Macht Deo Männer unfruchtbar?

Verena Elson
Deo und Spermien
Etwa 20 Zentimeter müssen Spermien zurücklegen, um zur Eizelle zu gelangen. Und das schaffen sie am besten, wenn sie "normal" geformt sind – Parabene in Deos und anderen Pflegeprodukten können allerdings dazu führen, dass viele Spermien verformt sind, zei © iStock

Deos und andere Kosmetikprodukte können Chemikalien enthalten, die den Spermien schaden. Um welche Stoffe handelt es sich und wie können Männer sich schützen?

Deo, Shampoo, Rasierschaum: Diese Pflegeprodukte können der männlichen Zeugungsfähigkeit schaden – wenn sie sogenannte Parabene enthalten. Zu diesem Ergebnis kommt eine polnische Studie, die kürzlich veröffentlicht wurde.

 

Was sind Parabene?

Parabene werden als Konservierungsmittel, vor allem in Kosmetikprodukten eingesetzt.
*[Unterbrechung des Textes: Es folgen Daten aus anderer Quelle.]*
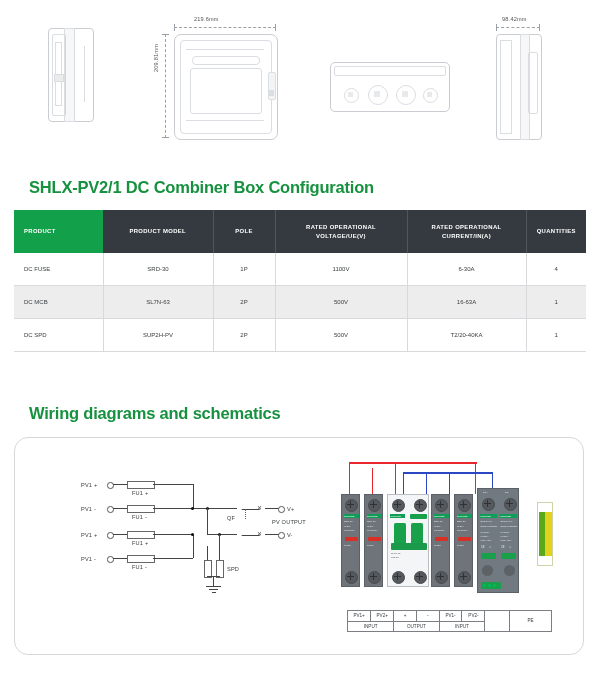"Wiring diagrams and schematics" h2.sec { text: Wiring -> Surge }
Ihre antibakterielle Wirkung schützt das Produkt vor eindringenden Keimen.

Experimente mit Tieren zeigten, dass Parabene die Wirkung des weiblichen Geschlechtshormons Östrogen nachahmen und den Testosteronspiegel senken können.

 

Je mehr Parabene im Urin, desto schlechter die Spermienqualität

Für die aktuelle Studie analysierten die Wissenschaftler Spermien-, Blut- und Urinproben von 315 Männern, die in einer Kinderwunschklinik in Polen behandelt wurden. Im Urin lassen sich Parabene nachweisen, die beispielsweise über Pflege- und Kosmetikprodukte in den Körper gelangt sind. Die Analysen zeigten: Verglichen mit Männern, die einen niedrigen Parabenspiegel im Urin hatten, hatten Männer mit einem hohen Parabenspiegel einen höheren Anteil an Spermien, die abnormal geformt waren und sich langsamer bewegten.

In der Regel haben Spermien eine ovale Form und einen langen Schwanz. Weicht ihre Form von der Norm ab – beispielsweise durch einen gebogenen Schwanz oder mehrere Schwänze – ist es für sie schwieriger, in das Ei einzudringen. Außerdem bewegen sie sich langsamer als die „normalen“, stromlinienförmigen Spermien. Je größer der Anteil dieser abnormal geformten Spermien ist, desto geringer ist die Zeugungsfähigkeit.

Analysen der Blutproben zeigten außerdem, dass Männer mit einem hohen Parabenspiegel im Urin im Schnitt ein niedrigeres Testosteronlevel hatten.

 

Wie können Männer sich schützen?

Ein bestimmtes Paraben fiel in der Studie durch eine besonders starke Wirkung auf Spermienform und –beweglichkeit auf: das sogenannte Butylparaben. Es ist unter anderem in vielen Deos, Waschlotionen, Cremes und Sonnenschutzmitteln enthalten (auf der Liste der Inhaltsstoffe ausgezeichnet).

Parabene im Alltag ganz zu meiden, ist wohl kaum möglich. Doch mit einem bewussten Blick auf die Listen der Inhaltsstoffe beim Einkauf können Männer ihren Gebrauch von parabenhaltigen Pflegeprodukten stark einschränken. Dabei sollten sie auch nach den Synonymen für Parabene Ausschau halten: Hydroxybenzoat, Hydroxybenzoesäure, Metagin, Nipagin, Oxybenzoate, Oxybenzoesäure, Parahydroxybenzoate (PHB), Propagin.

Einige Studien lieferten in der Vergangenheit Hinweise darauf, dass parabenhaltige Deos die Entstehung von Brustkrebs fördern – unter Experten sind diese Studienergebnisse jedoch umstritten.